About the job
Please submit your CV in English and include your English proficiency level.
This contract role supports toloka-ai through Mindrift, focusing on building and evaluating datasets that measure how well AI coding agents perform real-world developer tasks. The position is project-based and not a permanent employment opportunity.
Role overview
The Freelance AI Agent Evaluation Engineer creates and refines simulated development environments to test advanced AI models. The work centers on designing authentic scenarios that mirror the challenges developers face, ensuring that AI agents are thoroughly evaluated in realistic contexts.
What you will do
- Build virtual companies from scratch, including codebases, infrastructure, and supporting materials like documentation, conversations, and tickets to establish convincing development histories.
- Curate and refine tasks drawn from different stages of the virtual company, draft prompts, set evaluation criteria, and ensure tasks are solvable and assessed fairly.

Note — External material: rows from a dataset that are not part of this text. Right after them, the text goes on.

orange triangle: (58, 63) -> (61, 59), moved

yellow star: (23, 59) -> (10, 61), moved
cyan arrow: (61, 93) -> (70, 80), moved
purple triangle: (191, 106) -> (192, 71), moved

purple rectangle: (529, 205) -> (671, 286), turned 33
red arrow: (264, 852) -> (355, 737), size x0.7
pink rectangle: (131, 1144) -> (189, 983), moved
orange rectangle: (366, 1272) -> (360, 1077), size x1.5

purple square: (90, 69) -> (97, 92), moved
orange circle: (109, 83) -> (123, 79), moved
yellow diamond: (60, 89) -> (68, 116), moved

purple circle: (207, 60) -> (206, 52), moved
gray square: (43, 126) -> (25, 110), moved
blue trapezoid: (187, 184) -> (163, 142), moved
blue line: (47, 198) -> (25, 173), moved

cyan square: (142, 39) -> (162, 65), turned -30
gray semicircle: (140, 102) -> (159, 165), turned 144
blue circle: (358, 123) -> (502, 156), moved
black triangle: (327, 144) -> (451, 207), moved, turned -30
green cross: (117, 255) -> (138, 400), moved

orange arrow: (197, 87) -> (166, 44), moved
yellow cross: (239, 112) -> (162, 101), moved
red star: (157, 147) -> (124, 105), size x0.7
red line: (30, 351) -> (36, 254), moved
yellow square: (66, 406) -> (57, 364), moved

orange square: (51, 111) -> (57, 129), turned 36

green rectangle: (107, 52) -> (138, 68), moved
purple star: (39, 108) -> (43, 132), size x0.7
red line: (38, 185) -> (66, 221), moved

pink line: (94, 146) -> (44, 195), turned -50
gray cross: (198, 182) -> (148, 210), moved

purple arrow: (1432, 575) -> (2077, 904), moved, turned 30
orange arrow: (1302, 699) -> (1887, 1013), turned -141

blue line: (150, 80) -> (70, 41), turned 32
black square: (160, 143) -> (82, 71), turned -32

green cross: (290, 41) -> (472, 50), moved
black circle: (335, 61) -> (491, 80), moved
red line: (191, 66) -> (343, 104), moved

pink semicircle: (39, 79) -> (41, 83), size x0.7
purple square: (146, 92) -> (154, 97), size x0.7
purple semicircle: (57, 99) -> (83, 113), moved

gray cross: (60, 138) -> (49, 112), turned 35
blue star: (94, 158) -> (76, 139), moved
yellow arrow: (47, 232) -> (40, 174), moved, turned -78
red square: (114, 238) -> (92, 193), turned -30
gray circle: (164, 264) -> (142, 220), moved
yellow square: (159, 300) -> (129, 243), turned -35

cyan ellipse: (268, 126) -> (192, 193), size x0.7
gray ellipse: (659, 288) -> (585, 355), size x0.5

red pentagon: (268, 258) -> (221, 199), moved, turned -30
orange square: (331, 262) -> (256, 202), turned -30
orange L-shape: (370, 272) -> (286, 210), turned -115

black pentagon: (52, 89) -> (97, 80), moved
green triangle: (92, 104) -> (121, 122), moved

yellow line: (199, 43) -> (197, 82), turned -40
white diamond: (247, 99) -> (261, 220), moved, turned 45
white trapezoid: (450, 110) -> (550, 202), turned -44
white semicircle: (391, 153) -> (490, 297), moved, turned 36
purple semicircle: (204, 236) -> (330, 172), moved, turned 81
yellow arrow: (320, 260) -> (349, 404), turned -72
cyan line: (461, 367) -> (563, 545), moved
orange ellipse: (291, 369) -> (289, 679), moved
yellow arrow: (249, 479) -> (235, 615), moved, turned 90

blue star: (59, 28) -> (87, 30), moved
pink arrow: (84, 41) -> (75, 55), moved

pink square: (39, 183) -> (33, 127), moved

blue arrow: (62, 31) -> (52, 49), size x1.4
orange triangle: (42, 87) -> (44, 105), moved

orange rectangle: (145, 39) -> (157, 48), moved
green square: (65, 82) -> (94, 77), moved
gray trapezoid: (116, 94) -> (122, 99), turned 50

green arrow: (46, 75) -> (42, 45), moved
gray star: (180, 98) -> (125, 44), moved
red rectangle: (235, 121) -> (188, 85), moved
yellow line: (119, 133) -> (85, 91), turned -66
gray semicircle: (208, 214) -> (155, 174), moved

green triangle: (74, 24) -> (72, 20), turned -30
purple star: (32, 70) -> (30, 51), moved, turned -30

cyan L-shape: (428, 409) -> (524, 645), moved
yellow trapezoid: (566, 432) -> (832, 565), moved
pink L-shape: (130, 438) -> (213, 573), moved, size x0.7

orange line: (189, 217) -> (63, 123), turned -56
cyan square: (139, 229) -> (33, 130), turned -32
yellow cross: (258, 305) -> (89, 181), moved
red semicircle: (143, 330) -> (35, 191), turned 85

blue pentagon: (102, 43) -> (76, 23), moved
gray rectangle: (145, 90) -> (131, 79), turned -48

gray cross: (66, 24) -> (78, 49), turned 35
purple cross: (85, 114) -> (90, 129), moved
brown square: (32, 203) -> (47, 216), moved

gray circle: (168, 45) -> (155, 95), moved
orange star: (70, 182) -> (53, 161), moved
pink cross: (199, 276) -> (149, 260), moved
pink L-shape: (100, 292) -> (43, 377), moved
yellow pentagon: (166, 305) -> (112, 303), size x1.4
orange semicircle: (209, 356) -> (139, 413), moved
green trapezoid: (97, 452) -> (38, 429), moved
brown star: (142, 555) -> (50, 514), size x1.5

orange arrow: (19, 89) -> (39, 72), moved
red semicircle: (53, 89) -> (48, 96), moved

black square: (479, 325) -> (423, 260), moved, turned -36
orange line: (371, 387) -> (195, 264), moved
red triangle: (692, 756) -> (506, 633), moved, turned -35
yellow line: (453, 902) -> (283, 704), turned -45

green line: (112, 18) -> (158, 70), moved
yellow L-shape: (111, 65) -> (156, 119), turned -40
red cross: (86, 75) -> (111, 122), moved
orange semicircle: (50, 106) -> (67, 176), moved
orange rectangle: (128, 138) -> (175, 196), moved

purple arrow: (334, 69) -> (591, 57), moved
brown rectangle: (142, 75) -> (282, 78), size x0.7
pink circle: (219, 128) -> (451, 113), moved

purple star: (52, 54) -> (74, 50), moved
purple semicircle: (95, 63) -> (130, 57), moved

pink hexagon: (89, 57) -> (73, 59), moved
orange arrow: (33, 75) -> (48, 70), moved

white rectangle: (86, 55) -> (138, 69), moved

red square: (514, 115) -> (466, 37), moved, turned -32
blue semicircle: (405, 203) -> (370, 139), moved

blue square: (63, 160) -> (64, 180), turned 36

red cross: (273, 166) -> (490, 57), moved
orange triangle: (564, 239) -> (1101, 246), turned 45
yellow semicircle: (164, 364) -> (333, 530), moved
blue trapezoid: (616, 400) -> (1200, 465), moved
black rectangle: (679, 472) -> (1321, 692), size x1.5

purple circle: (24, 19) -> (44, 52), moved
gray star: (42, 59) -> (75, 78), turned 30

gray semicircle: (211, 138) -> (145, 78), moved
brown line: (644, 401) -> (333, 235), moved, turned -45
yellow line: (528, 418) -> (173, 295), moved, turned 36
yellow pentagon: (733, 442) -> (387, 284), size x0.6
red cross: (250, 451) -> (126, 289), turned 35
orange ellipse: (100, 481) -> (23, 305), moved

- Design assignments within isolated environments that resemble a developer's workstation, using a Linux machine equipped with development tools, MCP servers (repository, task tracker, messenger, documentation), and a working web application codebase.
- Write tests that accept all correct solutions while rejecting incorrect ones, carefully balancing strictness to avoid excluding valid approaches or allowing flawed solutions.
- Collaborate with AI agents to ensure tests catch real issues, support valid solutions, and do not miss poor ones.
- Review code generated by AI agents, analyze factors behind success or failure, and design edge cases and adversarial scenarios to challenge the models.
- Iterate on your work based on feedback from expert QA reviewers who assess your output against quality standards.
What this role does not involve
- Data labeling
- Prompt engineering
- Writing code from scratch (the AI agent handles most coding; the focus here is on guidance and evaluation)
Collaboration with AI models is central to this work. Crafting tasks that truly test advanced models requires both technical expertise and creativity in using these systems as part of the process.
Location
Remote , Belo Horizonte, State of Minas Gerais, Brazil